Se considerando uma otimista quanto ao futuro amoroso, confessa que após o casamento está num momento de fortalecimento pessoal. “Neste momento, eu busco me reestruturar comigo e com a minha filha. Agora estou buscando o meu lugar no mercado de trabalho, a minha realização pessoal e com a minha filha. Não que eu não vá me permitir conhecer outra pessoa, vá ser feliz de novo, mas não é o que penso neste momento. Mas também não digo que nunca mais”, comenta.

Ela revela que dentro do seu círculo de amizades há outros casais que se separaram. E com uma causa bem clara. “Entendo que o empoderamento feminino é o motivo. Por mais que hoje os homens tenham evoluído, a sociedade tenha evoluído, tem muita coisa que é da boca pra fora. Lá dentro, ainda continua aquele machismo, aquela coisa de que ‘eu tenho que dominar, eu que mando’, que ‘as coisas têm que ser da minha maneira’. Das minhas amigas mais pessoais, as relações terminaram muito por isso”, garante.

Fim chega por “falta de coisas boas”
Autora de livros como Conectados na Alma: Histórias de Dores e Amores, Escrito pra Você - A dinâmica dos Relacionamentos e do recente A Casa Caiu, direcionado ao público infantil, Cris Manfro opina que um fator fundamental explica os divórcios. “As pessoas não se separam por problemas ou por coisas ruins, mas se divorciam pela falta de coisas boas”, garante. Ela entende que o diferencial de quem segue adiante num relacionamento é a “gordura positiva de coisas boas”. “Que dão suporte ao casal para passar pela turbulência e dificuldades”, assegura.

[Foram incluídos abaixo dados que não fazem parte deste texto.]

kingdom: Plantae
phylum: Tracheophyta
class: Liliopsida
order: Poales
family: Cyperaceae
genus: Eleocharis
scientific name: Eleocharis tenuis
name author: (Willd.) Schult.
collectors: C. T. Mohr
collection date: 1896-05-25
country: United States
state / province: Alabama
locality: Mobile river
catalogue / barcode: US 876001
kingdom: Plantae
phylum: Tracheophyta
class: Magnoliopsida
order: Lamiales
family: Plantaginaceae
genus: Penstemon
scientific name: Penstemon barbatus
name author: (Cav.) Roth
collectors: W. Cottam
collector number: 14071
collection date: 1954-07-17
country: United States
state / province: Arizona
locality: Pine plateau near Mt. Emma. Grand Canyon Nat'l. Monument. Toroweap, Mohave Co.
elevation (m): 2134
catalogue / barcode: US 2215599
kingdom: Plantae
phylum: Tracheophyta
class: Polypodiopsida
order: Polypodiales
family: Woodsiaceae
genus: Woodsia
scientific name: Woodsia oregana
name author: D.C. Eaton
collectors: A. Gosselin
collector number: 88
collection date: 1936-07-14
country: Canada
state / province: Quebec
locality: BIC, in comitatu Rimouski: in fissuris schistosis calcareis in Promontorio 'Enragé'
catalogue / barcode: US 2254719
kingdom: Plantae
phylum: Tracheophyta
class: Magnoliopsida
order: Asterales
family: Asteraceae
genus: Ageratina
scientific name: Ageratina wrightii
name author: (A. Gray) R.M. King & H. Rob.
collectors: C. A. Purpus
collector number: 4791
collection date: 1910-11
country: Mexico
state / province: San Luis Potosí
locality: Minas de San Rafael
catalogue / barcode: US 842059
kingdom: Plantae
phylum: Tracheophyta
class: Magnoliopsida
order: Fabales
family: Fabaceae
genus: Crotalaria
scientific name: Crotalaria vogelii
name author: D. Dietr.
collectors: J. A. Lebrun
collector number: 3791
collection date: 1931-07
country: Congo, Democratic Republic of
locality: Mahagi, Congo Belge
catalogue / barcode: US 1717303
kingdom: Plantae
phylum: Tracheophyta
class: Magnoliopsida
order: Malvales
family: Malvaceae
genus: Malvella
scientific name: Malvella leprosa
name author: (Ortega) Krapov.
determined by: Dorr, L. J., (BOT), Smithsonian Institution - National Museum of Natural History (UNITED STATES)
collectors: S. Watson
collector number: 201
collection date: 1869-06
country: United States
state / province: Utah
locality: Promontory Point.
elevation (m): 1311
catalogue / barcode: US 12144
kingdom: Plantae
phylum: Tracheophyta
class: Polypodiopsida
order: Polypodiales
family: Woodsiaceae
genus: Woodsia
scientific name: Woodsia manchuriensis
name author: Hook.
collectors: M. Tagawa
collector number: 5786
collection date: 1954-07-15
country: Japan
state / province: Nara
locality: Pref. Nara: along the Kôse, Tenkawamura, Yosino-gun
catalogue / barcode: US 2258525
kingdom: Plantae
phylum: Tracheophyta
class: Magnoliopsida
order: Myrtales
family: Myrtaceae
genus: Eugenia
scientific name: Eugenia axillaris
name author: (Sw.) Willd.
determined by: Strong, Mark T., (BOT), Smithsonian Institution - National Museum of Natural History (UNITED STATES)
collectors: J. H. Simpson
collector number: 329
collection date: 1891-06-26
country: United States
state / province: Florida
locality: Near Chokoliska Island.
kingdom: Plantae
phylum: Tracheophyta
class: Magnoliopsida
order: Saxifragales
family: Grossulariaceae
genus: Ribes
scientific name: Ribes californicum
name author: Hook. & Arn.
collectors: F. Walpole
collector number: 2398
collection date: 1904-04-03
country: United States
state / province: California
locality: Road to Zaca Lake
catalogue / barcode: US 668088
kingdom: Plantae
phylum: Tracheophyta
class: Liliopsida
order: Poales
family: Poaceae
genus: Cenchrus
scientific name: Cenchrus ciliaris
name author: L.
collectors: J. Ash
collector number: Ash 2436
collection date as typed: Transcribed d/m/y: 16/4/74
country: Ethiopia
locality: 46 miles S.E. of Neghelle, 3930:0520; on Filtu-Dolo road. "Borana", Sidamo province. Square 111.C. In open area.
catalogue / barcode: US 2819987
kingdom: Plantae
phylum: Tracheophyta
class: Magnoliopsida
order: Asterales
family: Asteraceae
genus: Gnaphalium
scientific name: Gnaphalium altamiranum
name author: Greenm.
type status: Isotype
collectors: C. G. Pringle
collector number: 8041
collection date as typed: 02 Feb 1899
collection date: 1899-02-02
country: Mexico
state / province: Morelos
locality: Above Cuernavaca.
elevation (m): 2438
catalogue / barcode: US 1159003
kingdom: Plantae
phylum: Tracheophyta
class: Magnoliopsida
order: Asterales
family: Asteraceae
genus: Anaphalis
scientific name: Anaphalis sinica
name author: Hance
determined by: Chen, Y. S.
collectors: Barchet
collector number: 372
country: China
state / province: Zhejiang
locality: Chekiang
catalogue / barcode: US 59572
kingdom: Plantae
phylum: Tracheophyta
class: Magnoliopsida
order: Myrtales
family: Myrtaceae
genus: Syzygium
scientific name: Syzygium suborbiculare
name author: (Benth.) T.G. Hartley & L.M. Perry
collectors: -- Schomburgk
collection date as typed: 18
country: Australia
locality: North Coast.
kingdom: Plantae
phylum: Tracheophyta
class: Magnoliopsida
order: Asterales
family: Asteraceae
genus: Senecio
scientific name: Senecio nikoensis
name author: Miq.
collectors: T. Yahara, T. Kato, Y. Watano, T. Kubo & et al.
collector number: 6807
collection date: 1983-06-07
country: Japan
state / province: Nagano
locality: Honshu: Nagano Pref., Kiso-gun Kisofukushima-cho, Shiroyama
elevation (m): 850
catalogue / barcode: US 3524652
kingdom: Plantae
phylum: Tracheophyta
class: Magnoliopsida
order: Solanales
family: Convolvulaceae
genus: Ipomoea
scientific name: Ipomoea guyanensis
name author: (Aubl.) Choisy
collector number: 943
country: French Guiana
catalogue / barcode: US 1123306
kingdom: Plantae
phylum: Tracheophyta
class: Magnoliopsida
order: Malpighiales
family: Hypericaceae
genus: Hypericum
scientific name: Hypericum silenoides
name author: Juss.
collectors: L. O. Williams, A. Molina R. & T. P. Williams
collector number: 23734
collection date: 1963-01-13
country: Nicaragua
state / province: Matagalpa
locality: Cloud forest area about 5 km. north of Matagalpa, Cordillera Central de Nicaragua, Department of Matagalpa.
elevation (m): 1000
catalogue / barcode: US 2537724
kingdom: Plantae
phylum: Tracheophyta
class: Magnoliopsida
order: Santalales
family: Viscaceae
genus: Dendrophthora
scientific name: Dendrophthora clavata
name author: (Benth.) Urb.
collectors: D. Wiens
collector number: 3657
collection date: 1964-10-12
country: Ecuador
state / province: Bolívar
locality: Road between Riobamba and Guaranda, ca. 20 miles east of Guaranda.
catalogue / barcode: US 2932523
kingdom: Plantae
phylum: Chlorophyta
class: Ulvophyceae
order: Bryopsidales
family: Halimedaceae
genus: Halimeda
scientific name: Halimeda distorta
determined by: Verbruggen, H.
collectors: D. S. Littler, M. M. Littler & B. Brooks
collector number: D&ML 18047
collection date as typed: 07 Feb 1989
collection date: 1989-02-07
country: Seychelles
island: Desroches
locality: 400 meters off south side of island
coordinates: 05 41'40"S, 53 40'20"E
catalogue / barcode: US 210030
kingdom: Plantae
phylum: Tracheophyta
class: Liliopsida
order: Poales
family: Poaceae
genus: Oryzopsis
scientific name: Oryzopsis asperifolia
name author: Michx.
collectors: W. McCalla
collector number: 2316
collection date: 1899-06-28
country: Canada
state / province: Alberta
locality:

Sentimento de luto após separação
Cris Manfro observa, ainda, para outro aspecto mais dolorido do divórcio. “A separação é um luto, mesmo quando você quer o divórcio. Ele é um luto. Desconstruir uma vida não é fácil pra ninguém, até porque, muitas vezes, isso é idealizado e está montado na cabeça”, diz, argumentando que esse luto abrange sentimentos diversos que vão da tristeza, mágoa, passando por raiva e fracasso. “E que envolvem o luto físico, o legal, de repartir o pouco que tem, e o luto da parentalidade e o luto mental, de entender que está separado da outra pessoa”, ilustra.

Menos matrimônios 
Em território gaúcho, caiu não apenas o número de desquites, mas também o de casórios no civil. Conforme a Central de Informações do Registro Civil (CRC Nacional), gerenciada pela Associação Nacional dos Registradores de Pessoas Naturais (Arpen Brasil), em 2016, foram 34.326 casamentos civis no Rio Grande do Sul. Estatística que desceu para 27.247 no ano passado.